Il faut aussi aider les personnes dans les démarches qui suivent, c'est pour ça qu'on a proposé qu'au moment du signalement ou du dépôt de plainte, on puisse envoyer un formulaire simplifié pour signaler à la CAF que cette personne, avec son accord, sollicite l'aide. Car si on dit à la personne d'aller se débrouiller avec la CAF, je crains qu'elle n'y aille pas.

Une aide remboursée par l'auteur des violences "dès qu'il le peut"

Quel en sera le montant ?

Dans l'esprit du Sénat, c'est une aide d'un montant minimum mensuel qui devra être fixé par décret, équivalente au RSA, et prenant en compte la situation et notamment les enfants à charge. En sachant qu'il est difficile de moduler une aide pour une personne qui arrive sans ressources, sans papiers, elle a besoin d'une aide qui corresponde à un minimum vital qu'est le RSA, pendant un à trois mois, une aide à la hauteur de quelqu'un qui n'a rien, et des droits sociaux connexes maintenus. Ce sont des amendements qui sont en débat à l'Assemblée. 
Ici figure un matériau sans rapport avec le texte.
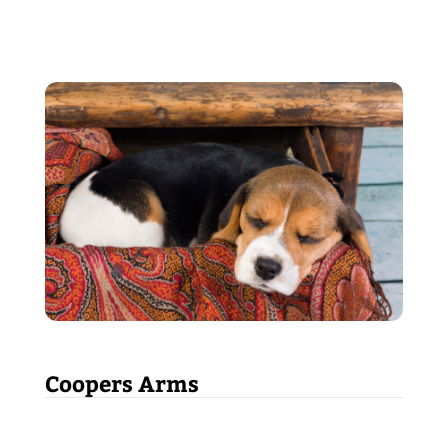
Coopers Arms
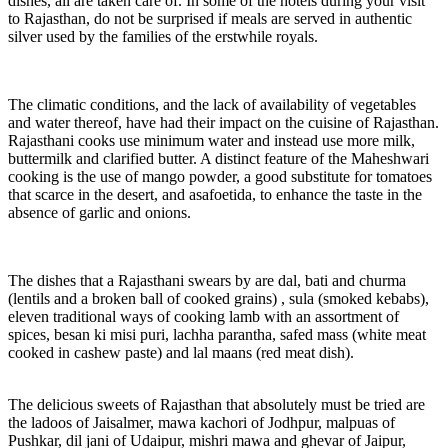
dishes, all are taken care of. In some of the hotels during your visit
to Rajasthan, do not be surprised if meals are served in authentic
silver used by the families of the erstwhile royals.
The climatic conditions, and the lack of availability of vegetables
and water thereof, have had their impact on the cuisine of Rajasthan.
Rajasthani cooks use minimum water and instead use more milk,
buttermilk and clarified butter. A distinct feature of the Maheshwari
cooking is the use of mango powder, a good substitute for tomatoes
that scarce in the desert, and asafoetida, to enhance the taste in the
absence of garlic and onions.
The dishes that a Rajasthani swears by are dal, bati and churma
(lentils and a broken ball of cooked grains) , sula (smoked kebabs),
eleven traditional ways of cooking lamb with an assortment of
spices, besan ki misi puri, lachha parantha, safed mass (white meat
cooked in cashew paste) and lal maans (red meat dish).
The delicious sweets of Rajasthan that absolutely must be tried are
the ladoos of Jaisalmer, mawa kachori of Jodhpur, malpuas of
Pushkar, dil jani of Udaipur, mishri mawa and ghevar of Jaipur,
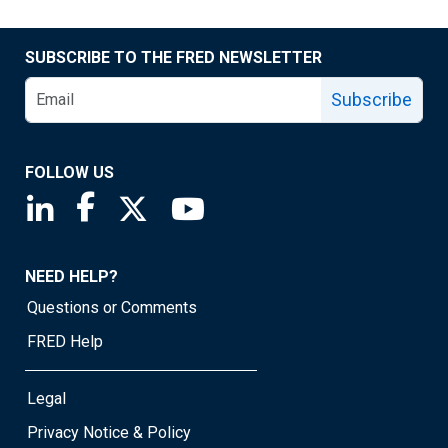
SUBSCRIBE TO THE FRED NEWSLETTER
Subscribe
FOLLOW US
Saint Louis Fed linkedin page
Saint Louis Fed facebook page
Saint Louis Fed X page
Saint Louis Fed YouTube page
NEED HELP?
Questions or Comments
FRED Help
Legal
Privacy Notice & Policy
Le gouvernement veut aussi maintenir, comme nous l'avions souhaité, le remboursement de cette aide par l'auteur des violences, mais via un mécanisme différent. Le tout c'est que ce soit possible, que l'auteur paie dès qu'il le peut. 

Une aide partiellement expérimentée dans le Nord

C'est une aide que vous avez déjà mise en place dans le département du Nord, où vous êtes élue. Quelles conclusions en tirez-vous ? 

J'ai proposé cette expérimentation au département et à la CAF du Nord, depuis trois-quatre mois, uniquement avec des personnes bénéficiaires du RSA, car le droit ne nous permet pas d'aller plus loin. Cette aide d'urgence a permis d'accélérer l'accès aux droits sociaux, de débloquer des situations, mais on se rend compte que c'est insuffisant, parce qu'il y a beaucoup de femmes victimes qui ne sont pas au RSA, qui peuvent être au SMIC, retraitées, âgées de moins de 25 ans, avoir l'allocation adultes handicapé, et avoir besoin de cette aide. L'état actuel de la loi ne nous permet pas de rendre universelle cette aide d'urgence que nous avons mis en place au niveau départemental, il faut une loi pour créer un dispositif universel et trouver une enveloppe, que l'État viendrait abonder. 

Dans le Nord, le fait de mettre tout le monde autour de la table a permis de résoudre des problèmes d'emprise financière et d'accélérer tout l'accompagnement global des victimes. Le "pack nouveau départ" ça doit être ça, cet accompagnement global. L'aide financière d'urgence proposée doit permettre la libération de l'emprise financière de trop nombreuses femmes. Car c'est quand même un sacré bataillon de femmes, et d'hommes, qui sont dans cette réalité.